An analysis of clamp_with_grad()

pytorch
Published

January 1, 2022

This notebook examines the clamp_with_grad() function that’s sometimes used in the CLIP-guided art community.

The standard clamp() (AKA clip()) function has a zero gradient outside the clamped region. This is a problem for gradient descent optimizers.

Various people have proposed a fix for this: adding a new function with a pseudo-gradient. I understood the general idea of this, but not the specified, so set out to build some intuition about how the backward pass is defined and why the function works.

What I discovered, however, was that this approach has a limitation: the gradient remains zero for negative values.
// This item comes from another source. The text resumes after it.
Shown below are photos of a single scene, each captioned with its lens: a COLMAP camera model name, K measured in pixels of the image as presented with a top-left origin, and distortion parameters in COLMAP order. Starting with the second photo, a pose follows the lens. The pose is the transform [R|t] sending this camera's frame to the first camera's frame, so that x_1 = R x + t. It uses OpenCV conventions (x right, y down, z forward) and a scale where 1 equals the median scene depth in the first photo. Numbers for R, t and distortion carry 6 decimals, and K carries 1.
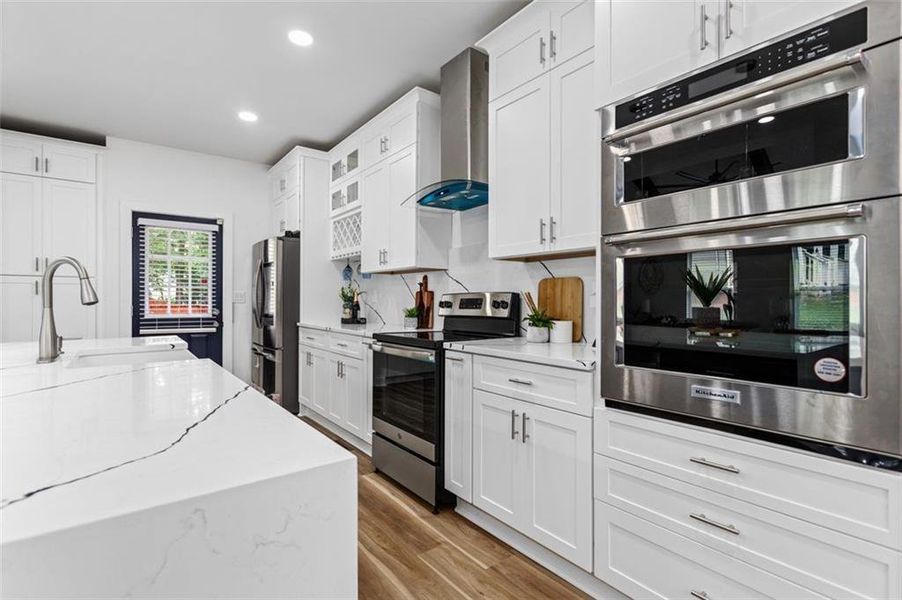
lens RADIAL K [[440.4, 0, 448.6], [0, 440.4, 299.7], [0, 0, 1]] dist [0.003377, -0.003608]
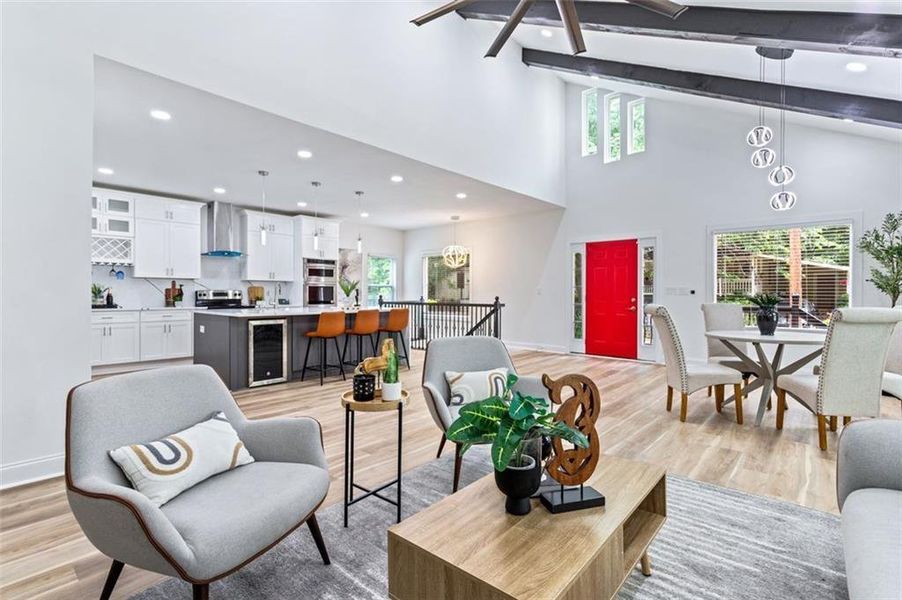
lens RADIAL K [[420.4, 0, 448.6], [0, 420.4, 297.0], [0, 0, 1]] dist [0.005807, 0.001220]
pose [[-0.225563, -0.008750, 0.974189, -2.766988], [-0.007381, 0.999946, 0.007272, -0.004797], [-0.974201, -0.005550, -0.225615, 0.243212]]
Fortunately it’s pretty easy to fix. I suggest an alternative definition which patches this, and demonstrate that we see improved behaviour.

Setup

Import the usual libraries and tweak the matplotlib setup

import torch
import matplotlib
import matplotlib.pyplot as plt
from math import pi

FIGSIZE = 6
matplotlib.rcParams['figure.figsize'] = (FIGSIZE * 3, FIGSIZE)

Plotting the derivative

To look at the derivative, we define a helper function to compute the gradient at a point.

def get_gradient(f, xs):
  xs = xs.detach().clone()
  xs.requires_grad = True

  ys = f(xs)
  ys.backward(torch.ones_like(ys))  
  return xs.grad.detach()


x = torch.arange(-2, 2, 0.01)

plt.plot(x, torch.sin(x * 5), label="sin(x)")
plt.plot(x, get_gradient(torch.sin, x * 5), label="dsin(x)/dx")
plt.legend()
plt.show()

The problem

The standard clamp functions has a zero gradient outside the clamped region. As a result gradient descent can’t do anything useful.
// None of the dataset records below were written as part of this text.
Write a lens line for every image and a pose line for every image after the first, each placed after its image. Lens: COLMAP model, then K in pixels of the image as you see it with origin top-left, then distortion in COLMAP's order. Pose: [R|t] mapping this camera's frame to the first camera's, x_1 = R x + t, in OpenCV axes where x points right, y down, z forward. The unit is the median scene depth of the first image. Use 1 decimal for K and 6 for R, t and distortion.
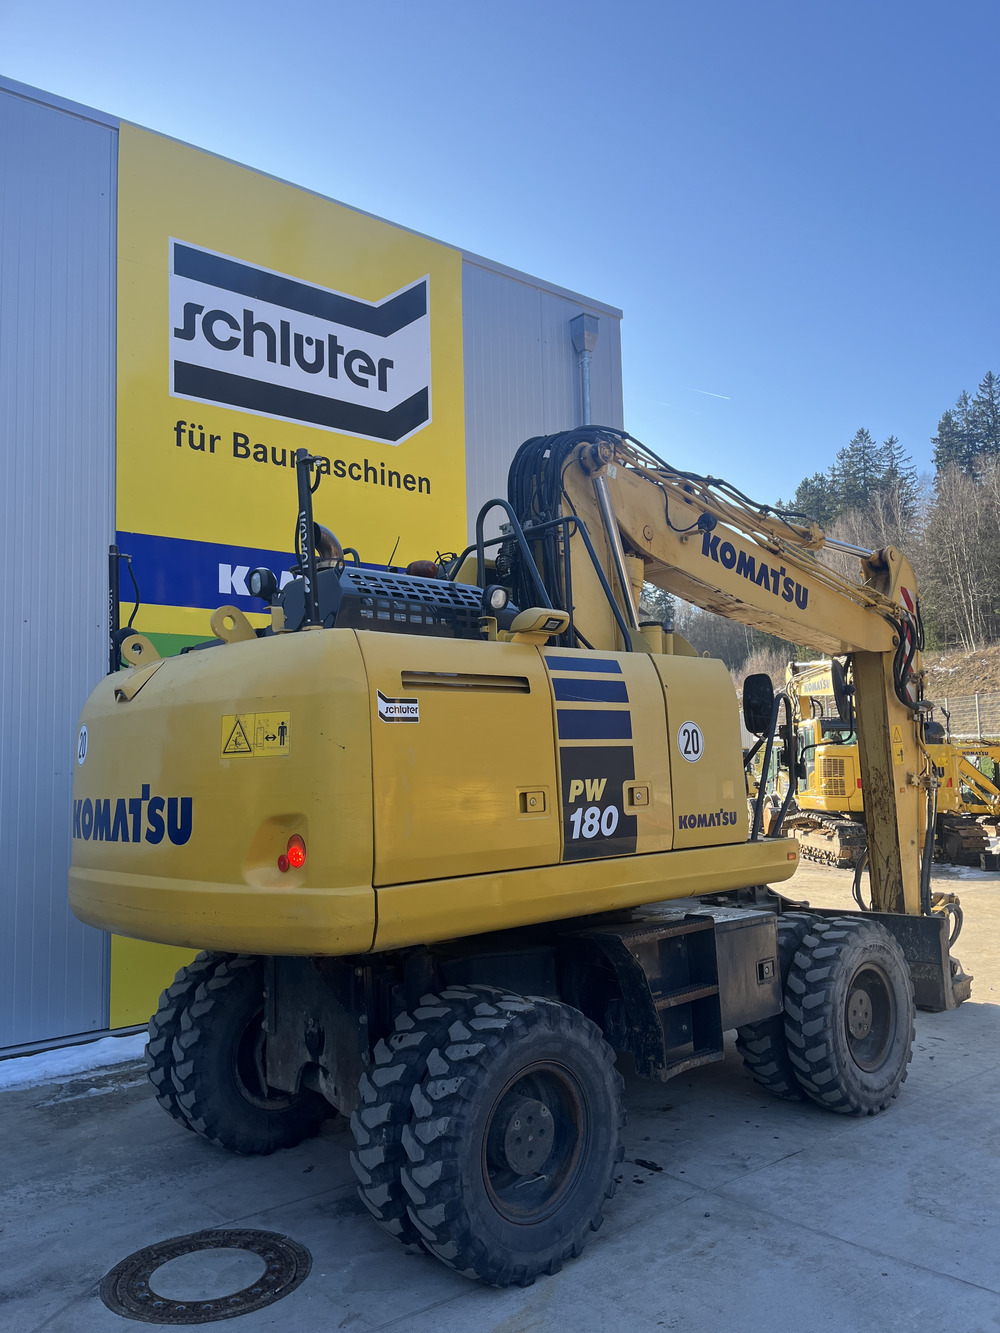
lens RADIAL K [[1004.0, 0, 510.2], [0, 1004.0, 669.3], [0, 0, 1]] dist [0.068000, -0.092412]
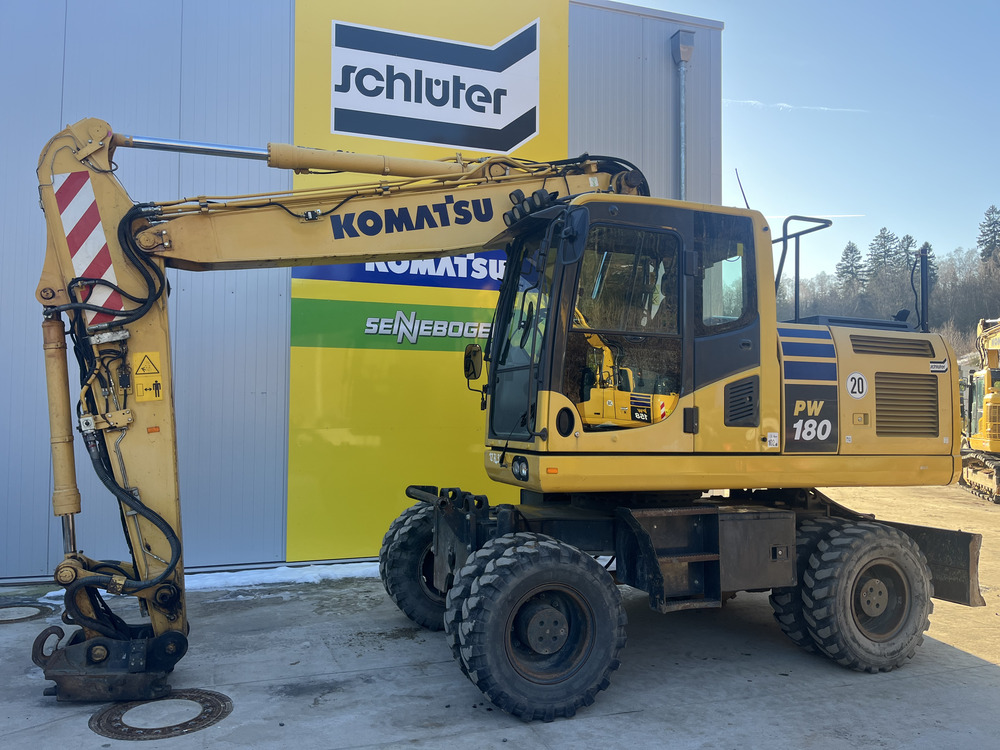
lens RADIAL K [[753.2, 0, 498.7], [0, 753.2, 370.9], [0, 0, 1]] dist [0.068000, -0.092412]
pose [[0.932815, 0.015028, -0.360043, 0.323534], [0.004208, 0.998608, 0.052581, 0.012011], [0.360332, -0.050563, 0.931453, 0.077060]]
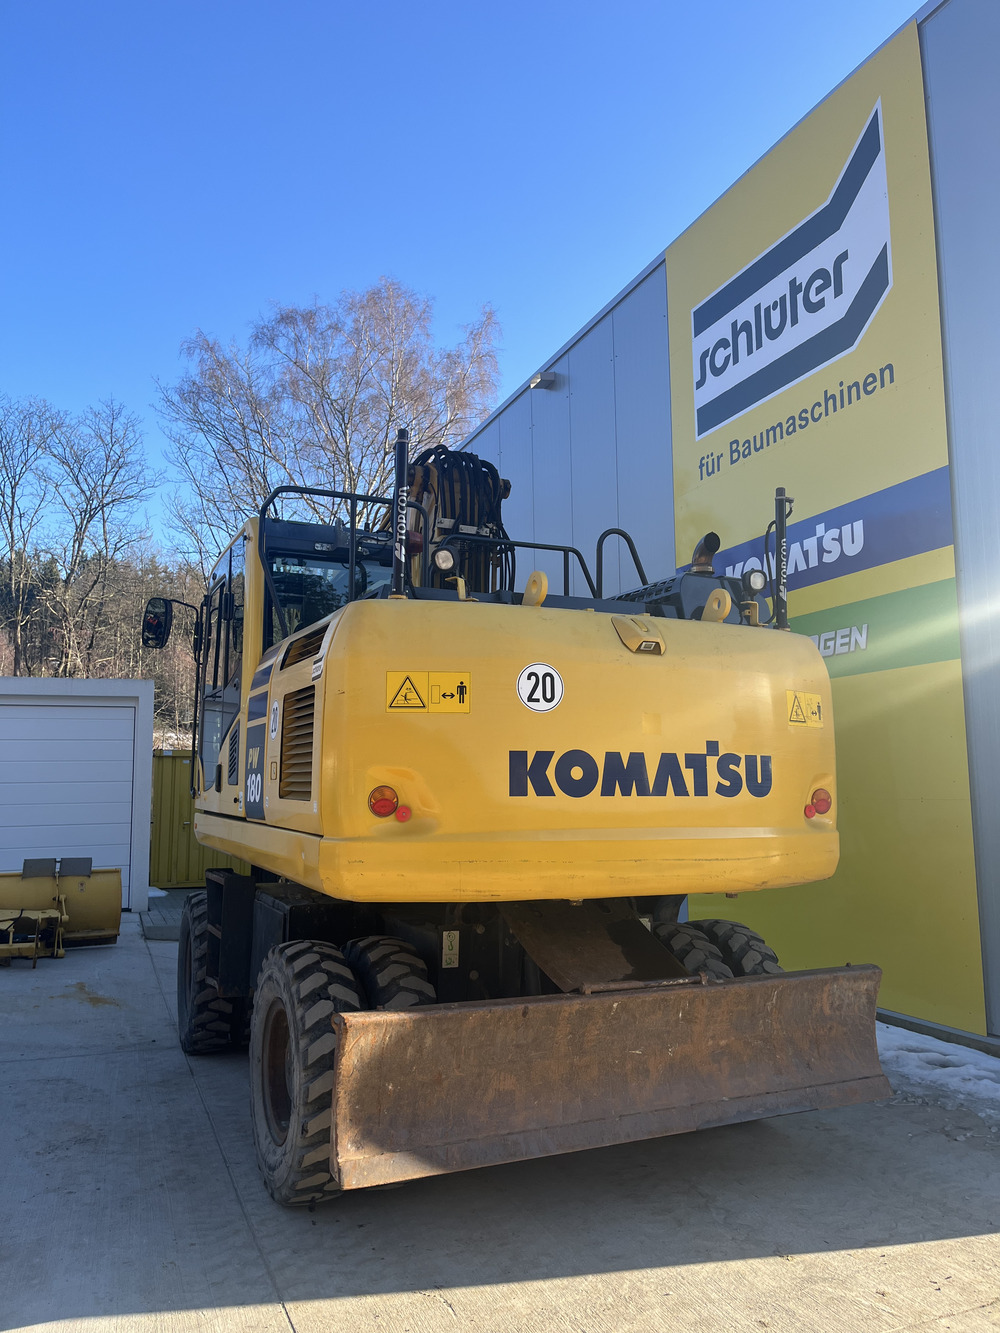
lens RADIAL K [[1004.0, 0, 508.6], [0, 1004.0, 663.8], [0, 0, 1]] dist [0.068000, -0.092412]
pose [[-0.293984, -0.088679, -0.951688, 0.979109], [0.110346, 0.985880, -0.125951, 0.133548], [0.949419, -0.142042, -0.280048, 1.263248]]
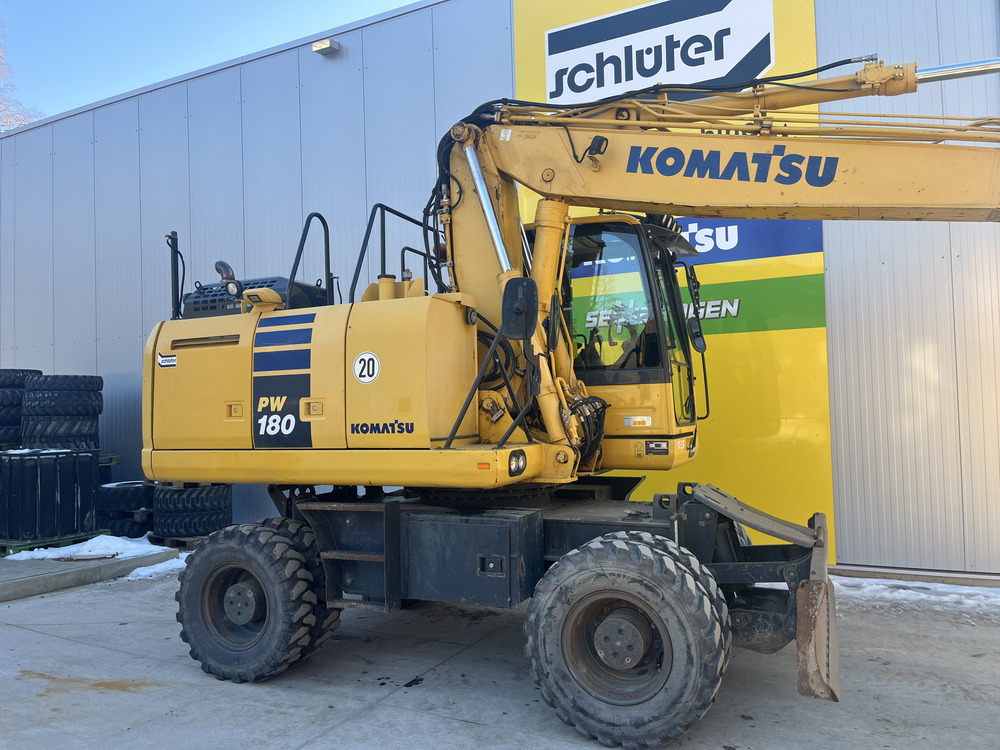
lens RADIAL K [[753.2, 0, 491.3], [0, 753.2, 380.0], [0, 0, 1]] dist [0.068000, -0.092412]
pose [[0.393034, -0.016998, -0.919367, 0.766933], [0.102841, 0.994369, 0.025580, 0.053619], [0.913755, -0.104602, 0.392569, 0.515825]]
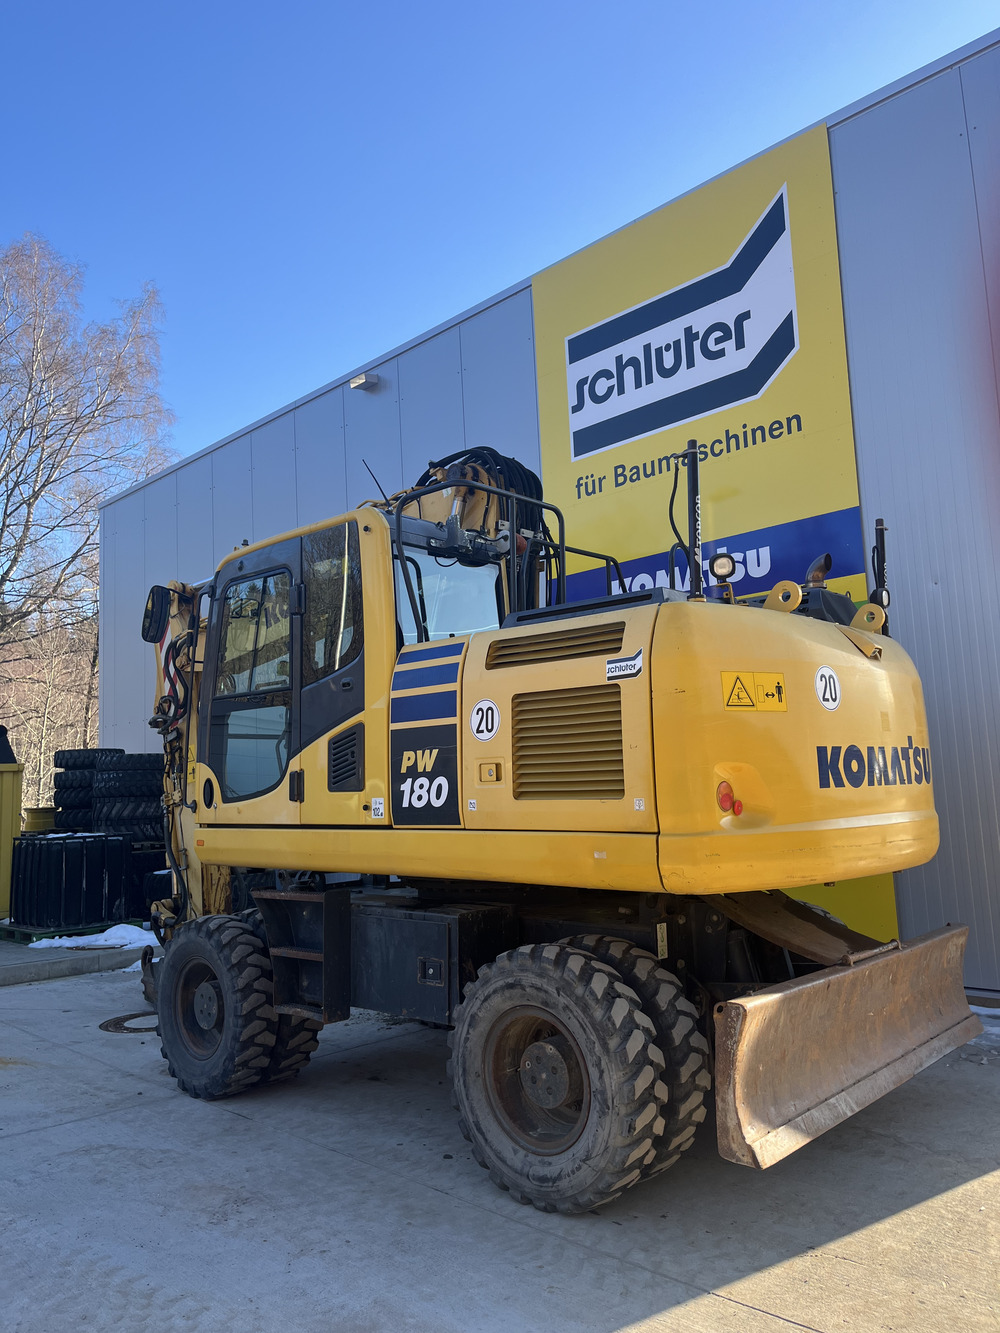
lens RADIAL K [[1004.0, 0, 514.2], [0, 1004.0, 657.6], [0, 0, 1]] dist [0.068000, -0.092412]
pose [[0.103558, -0.103970, -0.989174, 1.030931], [0.137386, 0.986484, -0.089304, 0.089246], [0.985089, -0.126650, 0.116442, 0.870986]]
def plot(clamp_fn, ax, title):
  x = torch.arange(-2, 2, 0.01)
  clamp = lambda x: clamp_fn(x, -1, 1)
  loss = lambda x: torch.sin(clamp(x) * pi) + 1

  ax.plot(x, clamp(x), label="clamp", alpha=0.5)
  ax.plot(x, loss(x), label="loss", alpha=0.5)
  ax.plot(x, get_gradient(loss, x), label="dloss/dx", alpha=0.5)
    
  ax.legend()
  ax.title.set_text(title)

fig, ax = plt.subplots(ncols=1, figsize=(FIGSIZE,FIGSIZE))
plot(torch.clamp, ax, "clamp")

In this simple example, the minimum of the loss function (orange line) is at -0.5.
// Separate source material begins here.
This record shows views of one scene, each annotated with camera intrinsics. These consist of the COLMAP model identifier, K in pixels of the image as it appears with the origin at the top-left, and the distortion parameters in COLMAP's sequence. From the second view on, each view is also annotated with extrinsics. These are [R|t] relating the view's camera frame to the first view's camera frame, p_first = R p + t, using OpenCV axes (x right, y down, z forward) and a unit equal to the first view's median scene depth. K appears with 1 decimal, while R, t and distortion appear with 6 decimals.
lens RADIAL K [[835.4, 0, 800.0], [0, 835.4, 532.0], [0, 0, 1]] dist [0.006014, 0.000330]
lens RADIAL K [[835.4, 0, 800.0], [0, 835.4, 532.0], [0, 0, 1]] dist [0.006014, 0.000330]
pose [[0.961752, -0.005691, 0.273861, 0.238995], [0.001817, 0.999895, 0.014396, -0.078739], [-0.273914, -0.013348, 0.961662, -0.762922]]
However outside the \([-1,1]\) interval, the derivative of the loss function (green line) is zero.

Define clamp_with_grad()

Various folks have proposed the following approach to addressing this, by providing a pseudo-derivative outside the clamped interval:

class ClampWithGrad(torch.autograd.Function):
    @staticmethod
    def forward(ctx, input, min, max):
        ctx.min = min
        ctx.max = max
        ctx.save_for_backward(input)
        return input.clamp(min, max)

    @staticmethod
    def backward(ctx, grad_in):
        input, = ctx.saved_tensors
        return (
            grad_in * (grad_in * (input - input.clamp(ctx.min, ctx.max)) >= 0),
            None,
            None,
        )

clamp_with_grad = ClampWithGrad.apply
fig, ax = plt.subplots(ncols=2, figsize=(FIGSIZE*2, FIGSIZE))
plot(torch.clamp, ax[0], "clamp")
plot(clamp_with_grad, ax[1], "clamp_with_grad")

An improved function

class ClampWithGradProposed(torch.autograd.Function):
    @staticmethod
    def forward(ctx, input, min, max):
        ctx.min = min
        ctx.max = max
        ctx.save_for_backward(input)
        return input.clamp(min, max)

    @staticmethod
    def backward(ctx, grad_in):
        input, = ctx.saved_tensors
        clamped = input.clamp(ctx.min, ctx.max)
        delta = input - clamped
        v = torch.where(delta == 0, grad_in, torch.sign(delta))
        return (v, None, None)

clamp_with_grad2 = ClampWithGrad2.apply
fig, ax = plt.subplots(ncols=3)
plot(torch.clamp, ax[0], "clamp")
plot(clamp_with_grad, ax[1], "clamp_with_grad")
plot(clamp_with_grad2, ax[2], "clamp_with_grad_proposed")